Que le conflit des deux langues s'opère de telle ou telle façon, et quel qu'ait été le pouvoir absorbant de l'une sur l'autre, la plus faible des deux, alors même qu'elle aurait été en apparence complétement éliminée par sa rivale, aura, avant de succomber, imprimé sa griffe d'une manière indélébile sur celle qui va prendre sa place.

Tel pourtant ne paraît pas être l'avis de M. G. P., quand il nous fait la leçon suivante: « Chaque trait linguistique occupe d'ailleurs une certaine étendue de terrain, dont on peut reconnaître les limites; mais ces limites ne coïncident que très-rarement avec celle d'un autre trait ou de plusieurs autres traits; elles ne coïncident pas surtout, comme on se l'imagine souvent encore, avec des limites anciennes ou modernes. (Il en est parfois autrement, ajoute M. G. P., pour les limites. naturelles, telles que montagnes, grands fleuves, espaces inhabités.) »

▸ CONSIGNE DE TRAVAIL 1: Reproduisez sans rien changer le passage du texte à lire qui commence à « Que le conflit » et se termine à « prendre sa place. ».
▸ CONSIGNE DE TRAVAIL 2: Relevez, s'il vous plaît, toutes les limites naturelles que le texte à lire donne en exemple.

▸ DONNÉES DE L'EXERCICE:
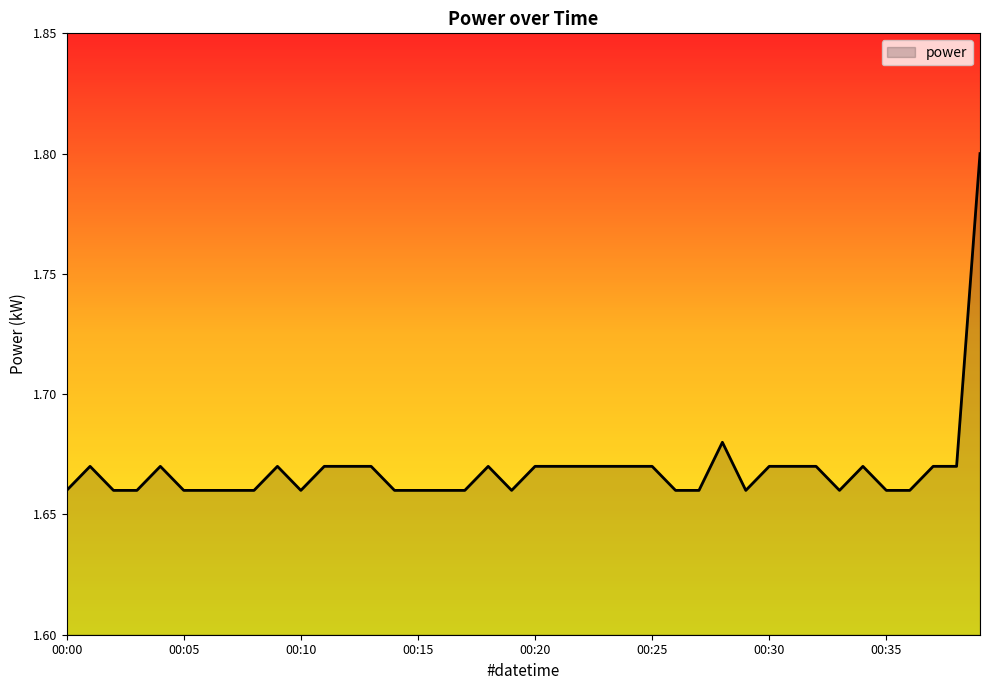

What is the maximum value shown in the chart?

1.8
---
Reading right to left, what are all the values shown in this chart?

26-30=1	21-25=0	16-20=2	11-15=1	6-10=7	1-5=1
---
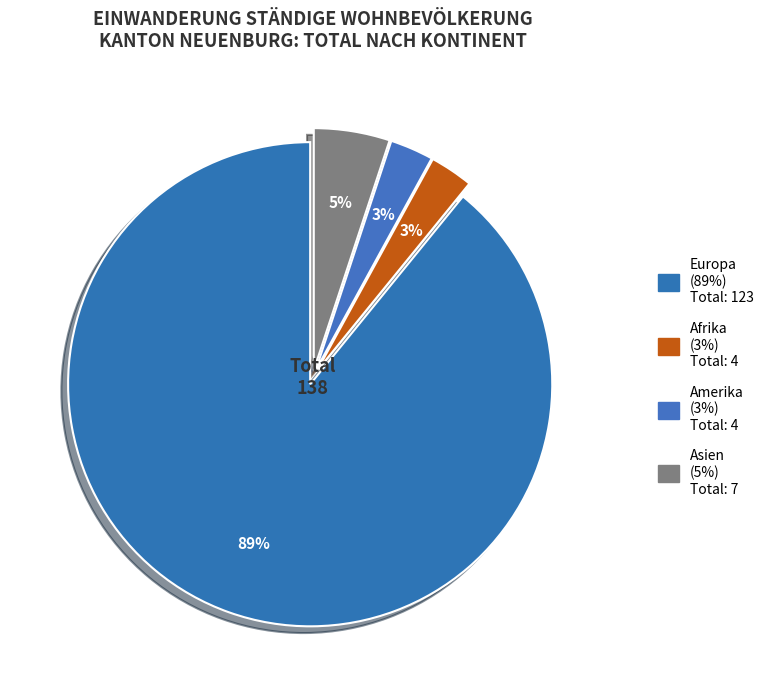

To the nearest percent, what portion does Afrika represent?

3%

▸ RÉPONSE RÉDIGÉE 1:
Que le conflit des deux langues s'opère de telle ou telle façon, et quel qu'ait été le pouvoir absorbant de l'une sur l'autre, la plus faible des deux, alors même qu'elle aurait été en apparence complétement éliminée par sa rivale, aura, avant de succomber, imprimé sa griffe d'une manière indélébile sur celle qui va prendre sa place.

▸ RÉPONSE RÉDIGÉE 2:
- montagnes
- grands fleuves
- espaces inhabités